* EXERCISE PASSAGE

[4] Plaintiff concedes that the breach of contract claim is preempted by ERISA, noting that the "preemption is so extensive that an insured does not even have the long-held right to sue his insurer for simple breach of the insurance contract." Pi's Resp. at 8, n. 2.

[5] Plaintiff also cites to footnote 6, which refers to the Court's recognition that "applying the States' varying insurance regulations creates disuniformities for ` national plans that enter into local markets to purchase insurance.' As we have observed, however, ` [s]uch disuniformities . . . are the inevitable result of the congressional decision to ` save' local insurance regulation" ` Ward, 526 U.S. at 376, n. 6, 119 S.Ct. 1380 (quoting Metropolitan Life Ins. Co. v. Massachusetts, 471 U.S. 724, 747, 105 S.Ct. 2380, 85 L.Ed.2d 728 (1985)). This footnote merely recognizes the point that some state regulations are indeed saved from ERISA preemption by the savings clause. See Metropolitan Life, 471 U.S. at 741, 105 S.Ct. 2380. The footnote gives no hint that Ward altered the requirements for determining whether a law "regulates insurance" is thus covered by the savings clause.

* DIRECTIONS
1. In the footnotes, which claim does Plaintiff concede is preempted by ERISA?
2. Set down, word for word, the part of the footnotes that opens with the words containing "[5] Plaintiff also" and closes with "covered by the savings clause.".

* INFORMATION SUPPLIED
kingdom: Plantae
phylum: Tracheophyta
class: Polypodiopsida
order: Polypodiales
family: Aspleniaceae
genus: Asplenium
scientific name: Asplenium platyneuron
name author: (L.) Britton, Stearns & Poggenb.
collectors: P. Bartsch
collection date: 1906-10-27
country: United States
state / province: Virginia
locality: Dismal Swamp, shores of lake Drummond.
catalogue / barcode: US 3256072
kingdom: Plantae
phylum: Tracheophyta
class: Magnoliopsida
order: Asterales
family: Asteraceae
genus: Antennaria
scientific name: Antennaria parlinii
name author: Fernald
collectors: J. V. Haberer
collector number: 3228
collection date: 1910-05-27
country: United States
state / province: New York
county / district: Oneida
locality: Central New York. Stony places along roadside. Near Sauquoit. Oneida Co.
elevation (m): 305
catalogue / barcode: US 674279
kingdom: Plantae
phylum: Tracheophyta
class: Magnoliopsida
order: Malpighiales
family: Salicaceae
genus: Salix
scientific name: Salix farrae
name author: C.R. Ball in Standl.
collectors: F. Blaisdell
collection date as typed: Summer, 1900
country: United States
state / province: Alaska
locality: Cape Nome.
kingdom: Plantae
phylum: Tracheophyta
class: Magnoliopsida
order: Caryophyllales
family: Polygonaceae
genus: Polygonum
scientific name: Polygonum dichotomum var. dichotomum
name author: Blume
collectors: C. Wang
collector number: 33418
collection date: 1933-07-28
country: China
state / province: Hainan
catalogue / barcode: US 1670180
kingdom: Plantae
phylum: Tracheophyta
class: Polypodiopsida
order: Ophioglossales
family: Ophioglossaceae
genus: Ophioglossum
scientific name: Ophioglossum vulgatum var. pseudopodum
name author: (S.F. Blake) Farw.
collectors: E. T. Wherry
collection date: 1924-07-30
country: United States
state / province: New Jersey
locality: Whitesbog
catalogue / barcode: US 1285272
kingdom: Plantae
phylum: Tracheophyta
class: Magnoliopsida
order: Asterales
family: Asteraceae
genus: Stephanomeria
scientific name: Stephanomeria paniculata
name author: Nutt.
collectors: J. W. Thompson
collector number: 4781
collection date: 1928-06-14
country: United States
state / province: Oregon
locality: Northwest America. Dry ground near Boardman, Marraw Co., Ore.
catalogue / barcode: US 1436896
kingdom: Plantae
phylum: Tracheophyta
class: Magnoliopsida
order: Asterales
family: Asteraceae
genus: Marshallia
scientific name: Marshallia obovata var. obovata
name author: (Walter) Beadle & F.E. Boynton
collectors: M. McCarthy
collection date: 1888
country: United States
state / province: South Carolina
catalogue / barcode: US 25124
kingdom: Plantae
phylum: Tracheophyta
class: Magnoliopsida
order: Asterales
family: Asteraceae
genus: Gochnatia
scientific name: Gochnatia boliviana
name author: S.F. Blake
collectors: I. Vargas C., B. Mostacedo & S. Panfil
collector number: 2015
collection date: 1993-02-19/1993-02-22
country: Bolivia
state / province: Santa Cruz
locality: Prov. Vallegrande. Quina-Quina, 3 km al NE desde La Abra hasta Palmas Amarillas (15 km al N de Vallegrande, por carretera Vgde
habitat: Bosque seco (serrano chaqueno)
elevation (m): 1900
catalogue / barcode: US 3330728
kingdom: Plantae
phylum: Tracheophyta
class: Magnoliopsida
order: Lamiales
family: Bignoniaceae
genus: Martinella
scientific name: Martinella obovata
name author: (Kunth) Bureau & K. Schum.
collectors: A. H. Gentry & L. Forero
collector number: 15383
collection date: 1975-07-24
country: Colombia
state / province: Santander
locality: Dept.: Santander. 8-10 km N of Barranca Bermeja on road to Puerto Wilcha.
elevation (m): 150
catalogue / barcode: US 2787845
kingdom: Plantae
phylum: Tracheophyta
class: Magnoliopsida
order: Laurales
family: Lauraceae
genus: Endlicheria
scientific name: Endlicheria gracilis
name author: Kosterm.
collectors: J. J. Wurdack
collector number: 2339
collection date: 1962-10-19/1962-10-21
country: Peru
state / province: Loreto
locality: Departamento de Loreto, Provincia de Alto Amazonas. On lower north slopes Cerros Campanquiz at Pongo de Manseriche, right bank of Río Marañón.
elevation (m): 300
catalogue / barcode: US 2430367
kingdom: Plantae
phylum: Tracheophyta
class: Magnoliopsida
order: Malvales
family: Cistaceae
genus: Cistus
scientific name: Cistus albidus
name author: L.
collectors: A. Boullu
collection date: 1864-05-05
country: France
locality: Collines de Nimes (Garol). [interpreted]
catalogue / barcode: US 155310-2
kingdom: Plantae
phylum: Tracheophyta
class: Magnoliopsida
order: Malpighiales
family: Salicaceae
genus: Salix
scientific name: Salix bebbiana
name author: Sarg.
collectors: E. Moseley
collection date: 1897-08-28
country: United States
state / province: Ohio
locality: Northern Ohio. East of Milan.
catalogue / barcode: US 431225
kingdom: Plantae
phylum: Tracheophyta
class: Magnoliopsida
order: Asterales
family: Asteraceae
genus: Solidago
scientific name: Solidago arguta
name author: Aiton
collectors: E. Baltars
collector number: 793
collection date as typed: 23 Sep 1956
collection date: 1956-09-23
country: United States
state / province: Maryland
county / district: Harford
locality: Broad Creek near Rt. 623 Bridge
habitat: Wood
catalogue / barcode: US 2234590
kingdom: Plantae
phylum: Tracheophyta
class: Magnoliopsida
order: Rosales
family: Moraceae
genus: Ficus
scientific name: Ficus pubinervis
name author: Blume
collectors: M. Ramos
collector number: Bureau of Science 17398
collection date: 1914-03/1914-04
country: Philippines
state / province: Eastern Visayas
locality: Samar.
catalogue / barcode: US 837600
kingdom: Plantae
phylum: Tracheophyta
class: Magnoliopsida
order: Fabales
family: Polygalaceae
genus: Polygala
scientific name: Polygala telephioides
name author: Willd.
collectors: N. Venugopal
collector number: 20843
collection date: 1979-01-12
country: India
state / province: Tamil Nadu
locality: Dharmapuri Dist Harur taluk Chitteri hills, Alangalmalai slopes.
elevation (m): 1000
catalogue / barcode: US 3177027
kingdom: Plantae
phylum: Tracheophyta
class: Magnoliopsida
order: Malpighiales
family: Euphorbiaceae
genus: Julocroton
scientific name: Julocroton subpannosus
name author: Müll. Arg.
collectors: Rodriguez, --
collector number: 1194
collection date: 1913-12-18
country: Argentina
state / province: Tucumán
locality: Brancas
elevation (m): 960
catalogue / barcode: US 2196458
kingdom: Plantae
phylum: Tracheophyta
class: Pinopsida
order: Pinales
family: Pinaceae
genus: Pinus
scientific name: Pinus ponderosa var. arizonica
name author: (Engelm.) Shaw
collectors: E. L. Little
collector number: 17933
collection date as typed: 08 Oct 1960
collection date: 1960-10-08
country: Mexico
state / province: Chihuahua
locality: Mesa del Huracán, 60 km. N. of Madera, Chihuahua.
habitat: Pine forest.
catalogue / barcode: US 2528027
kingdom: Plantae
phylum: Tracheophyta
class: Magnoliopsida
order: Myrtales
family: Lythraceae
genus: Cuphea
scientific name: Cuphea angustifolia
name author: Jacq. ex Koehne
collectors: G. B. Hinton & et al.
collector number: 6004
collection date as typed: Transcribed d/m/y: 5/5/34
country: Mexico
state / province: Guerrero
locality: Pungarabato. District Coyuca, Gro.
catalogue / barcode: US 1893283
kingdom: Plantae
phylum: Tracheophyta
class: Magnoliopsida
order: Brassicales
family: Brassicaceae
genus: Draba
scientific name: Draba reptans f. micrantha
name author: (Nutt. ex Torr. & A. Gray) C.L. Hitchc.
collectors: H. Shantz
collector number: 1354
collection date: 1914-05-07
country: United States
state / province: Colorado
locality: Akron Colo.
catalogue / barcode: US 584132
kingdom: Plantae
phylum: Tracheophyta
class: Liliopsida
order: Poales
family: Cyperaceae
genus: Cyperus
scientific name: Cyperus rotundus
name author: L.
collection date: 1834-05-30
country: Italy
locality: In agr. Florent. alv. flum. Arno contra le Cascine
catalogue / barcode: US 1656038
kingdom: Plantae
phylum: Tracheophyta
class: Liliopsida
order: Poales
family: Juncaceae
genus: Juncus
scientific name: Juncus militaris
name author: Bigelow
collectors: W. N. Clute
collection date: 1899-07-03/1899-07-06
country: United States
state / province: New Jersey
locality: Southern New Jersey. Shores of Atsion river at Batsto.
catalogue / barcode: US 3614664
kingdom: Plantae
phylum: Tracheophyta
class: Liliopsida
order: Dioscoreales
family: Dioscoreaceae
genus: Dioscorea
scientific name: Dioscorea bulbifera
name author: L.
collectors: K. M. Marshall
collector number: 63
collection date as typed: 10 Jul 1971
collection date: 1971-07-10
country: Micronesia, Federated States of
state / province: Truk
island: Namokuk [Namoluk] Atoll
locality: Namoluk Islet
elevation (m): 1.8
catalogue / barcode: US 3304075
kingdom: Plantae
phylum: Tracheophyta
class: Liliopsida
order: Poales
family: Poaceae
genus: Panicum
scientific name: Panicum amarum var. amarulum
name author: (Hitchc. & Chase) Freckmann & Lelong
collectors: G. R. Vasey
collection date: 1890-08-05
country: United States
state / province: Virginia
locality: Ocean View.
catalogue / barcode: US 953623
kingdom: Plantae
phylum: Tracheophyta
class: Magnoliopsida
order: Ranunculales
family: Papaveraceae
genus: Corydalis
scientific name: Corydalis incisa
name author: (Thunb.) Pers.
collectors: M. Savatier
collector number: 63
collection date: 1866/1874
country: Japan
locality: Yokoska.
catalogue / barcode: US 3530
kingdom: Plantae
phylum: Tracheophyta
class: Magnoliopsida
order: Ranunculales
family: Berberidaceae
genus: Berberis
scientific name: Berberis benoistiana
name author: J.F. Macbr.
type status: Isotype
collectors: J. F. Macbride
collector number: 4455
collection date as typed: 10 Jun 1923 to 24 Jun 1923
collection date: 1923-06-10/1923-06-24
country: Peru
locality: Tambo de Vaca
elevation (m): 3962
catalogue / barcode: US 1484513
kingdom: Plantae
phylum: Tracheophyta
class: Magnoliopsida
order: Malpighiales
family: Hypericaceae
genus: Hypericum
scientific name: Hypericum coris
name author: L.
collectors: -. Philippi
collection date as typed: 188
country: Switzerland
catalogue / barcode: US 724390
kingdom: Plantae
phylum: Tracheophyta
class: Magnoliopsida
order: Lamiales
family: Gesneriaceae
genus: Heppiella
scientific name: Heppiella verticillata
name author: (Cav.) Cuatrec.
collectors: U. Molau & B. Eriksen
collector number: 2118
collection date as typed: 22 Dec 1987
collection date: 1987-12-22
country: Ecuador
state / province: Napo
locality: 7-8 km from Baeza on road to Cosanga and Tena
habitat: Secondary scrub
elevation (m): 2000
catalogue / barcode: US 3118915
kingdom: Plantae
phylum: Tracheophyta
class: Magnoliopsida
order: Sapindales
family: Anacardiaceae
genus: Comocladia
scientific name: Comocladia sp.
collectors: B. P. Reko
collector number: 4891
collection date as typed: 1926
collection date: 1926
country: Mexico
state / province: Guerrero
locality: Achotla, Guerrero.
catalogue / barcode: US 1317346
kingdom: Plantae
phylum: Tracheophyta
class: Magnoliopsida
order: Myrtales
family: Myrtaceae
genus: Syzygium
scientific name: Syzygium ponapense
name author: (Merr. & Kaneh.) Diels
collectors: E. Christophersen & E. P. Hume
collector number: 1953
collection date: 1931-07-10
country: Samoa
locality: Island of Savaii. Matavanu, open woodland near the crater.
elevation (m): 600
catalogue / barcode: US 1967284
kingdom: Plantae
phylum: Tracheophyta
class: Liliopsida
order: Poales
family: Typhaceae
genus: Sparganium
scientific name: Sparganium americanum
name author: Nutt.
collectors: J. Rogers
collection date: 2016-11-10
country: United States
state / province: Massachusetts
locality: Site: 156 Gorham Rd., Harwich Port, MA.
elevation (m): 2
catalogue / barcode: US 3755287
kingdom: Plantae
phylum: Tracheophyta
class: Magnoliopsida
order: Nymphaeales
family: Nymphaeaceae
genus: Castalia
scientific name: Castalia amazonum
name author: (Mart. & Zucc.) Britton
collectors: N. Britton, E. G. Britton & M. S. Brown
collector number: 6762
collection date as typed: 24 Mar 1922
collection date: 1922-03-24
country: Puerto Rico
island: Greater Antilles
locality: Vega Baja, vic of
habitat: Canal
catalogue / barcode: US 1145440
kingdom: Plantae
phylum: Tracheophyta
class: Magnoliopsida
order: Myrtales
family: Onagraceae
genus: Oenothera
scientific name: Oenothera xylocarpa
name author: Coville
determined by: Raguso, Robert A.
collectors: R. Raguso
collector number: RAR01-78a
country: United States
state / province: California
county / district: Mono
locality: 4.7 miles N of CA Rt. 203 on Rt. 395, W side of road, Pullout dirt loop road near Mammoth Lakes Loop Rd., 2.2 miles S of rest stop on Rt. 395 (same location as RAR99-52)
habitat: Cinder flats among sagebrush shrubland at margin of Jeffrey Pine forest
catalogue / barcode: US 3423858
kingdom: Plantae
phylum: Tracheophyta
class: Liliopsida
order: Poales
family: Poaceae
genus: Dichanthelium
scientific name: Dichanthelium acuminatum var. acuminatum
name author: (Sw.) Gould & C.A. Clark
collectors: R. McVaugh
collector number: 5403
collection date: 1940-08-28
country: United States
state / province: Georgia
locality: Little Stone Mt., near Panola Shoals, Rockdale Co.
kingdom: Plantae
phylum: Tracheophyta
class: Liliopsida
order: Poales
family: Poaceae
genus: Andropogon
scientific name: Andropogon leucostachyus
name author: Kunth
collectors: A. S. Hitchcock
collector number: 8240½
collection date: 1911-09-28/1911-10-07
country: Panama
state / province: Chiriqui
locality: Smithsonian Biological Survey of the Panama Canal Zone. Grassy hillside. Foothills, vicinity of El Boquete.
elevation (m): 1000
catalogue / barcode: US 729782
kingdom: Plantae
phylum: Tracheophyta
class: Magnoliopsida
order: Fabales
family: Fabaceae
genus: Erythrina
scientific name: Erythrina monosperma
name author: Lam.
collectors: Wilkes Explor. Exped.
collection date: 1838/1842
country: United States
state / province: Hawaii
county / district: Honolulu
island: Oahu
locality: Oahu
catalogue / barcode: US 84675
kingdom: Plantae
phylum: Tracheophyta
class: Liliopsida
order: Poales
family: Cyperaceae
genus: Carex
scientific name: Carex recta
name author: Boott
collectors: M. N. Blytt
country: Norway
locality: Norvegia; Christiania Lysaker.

* TASK SOLUTIONS
1. The breach of contract claim.

2.
[5] Plaintiff also cites to footnote 6, which refers to the Court's recognition that "applying the States' varying insurance regulations creates disuniformities for ` national plans that enter into local markets to purchase insurance.' As we have observed, however, ` [s]uch disuniformities . . . are the inevitable result of the congressional decision to ` save' local insurance regulation" ` Ward, 526 U.S. at 376, n. 6, 119 S.Ct. 1380 (quoting Metropolitan Life Ins. Co. v. Massachusetts, 471 U.S. 724, 747, 105 S.Ct. 2380, 85 L.Ed.2d 728 (1985)). This footnote merely recognizes the point that some state regulations are indeed saved from ERISA preemption by the savings clause. See Metropolitan Life, 471 U.S. at 741, 105 S.Ct. 2380. The footnote gives no hint that Ward altered the requirements for determining whether a law "regulates insurance" is thus covered by the savings clause.